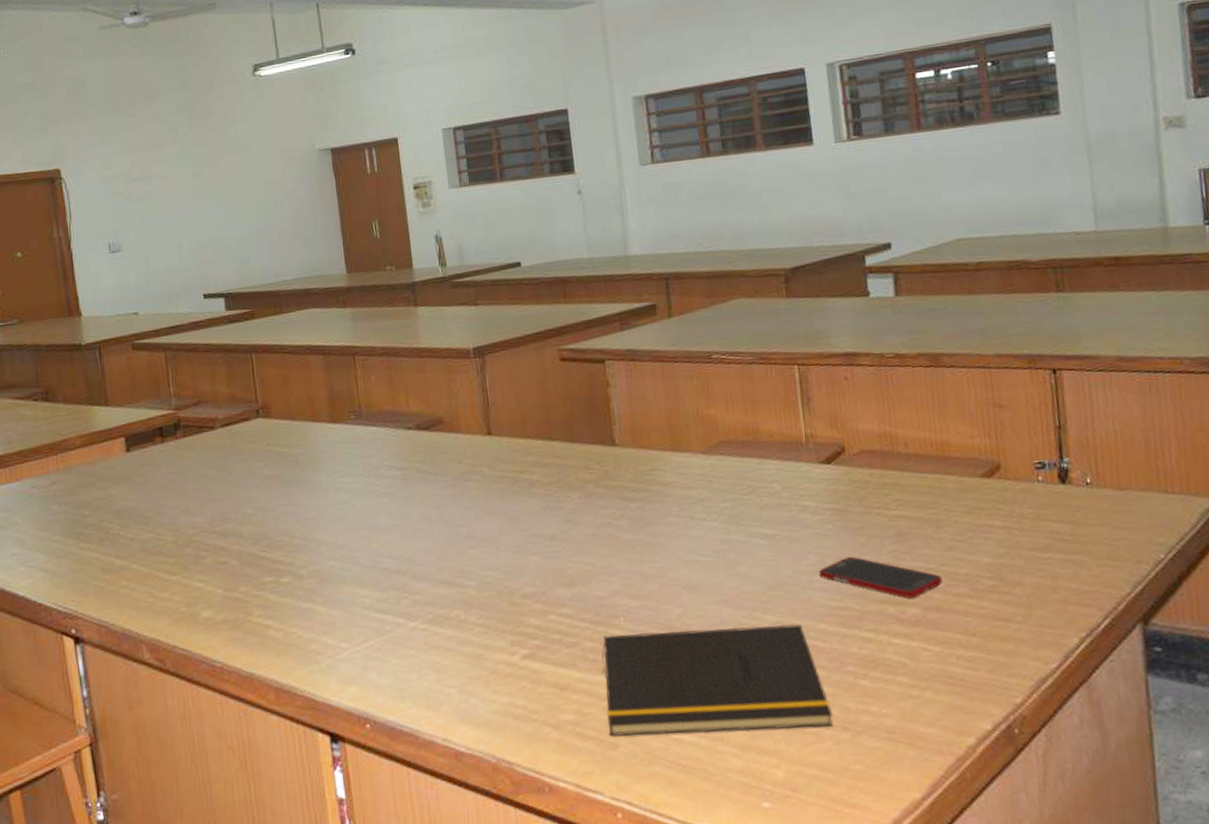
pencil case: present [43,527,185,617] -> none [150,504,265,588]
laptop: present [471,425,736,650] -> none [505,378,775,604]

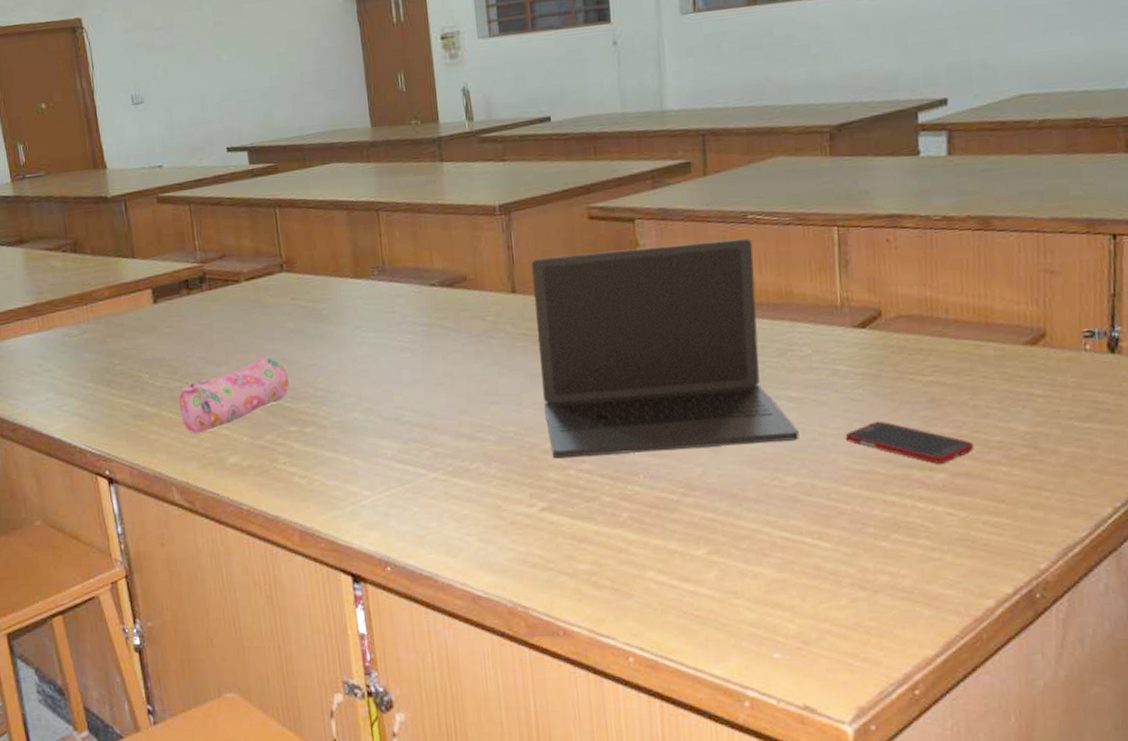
pencil case: none [150,504,265,588] -> present [178,356,289,434]
laptop: none [505,378,775,604] -> present [531,238,799,459]
notepad: present [601,624,833,737] -> none [619,485,850,587]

### WORK REQUIRED
Restate each line of the material word for word, skipping any picture.

### FINISHED TASK
pencil case: present [43,527,185,617] -> none [150,504,265,588]
laptop: present [471,425,736,650] -> none [505,378,775,604]

pencil case: none [150,504,265,588] -> present [178,356,289,434]
laptop: none [505,378,775,604] -> present [531,238,799,459]
notepad: present [601,624,833,737] -> none [619,485,850,587]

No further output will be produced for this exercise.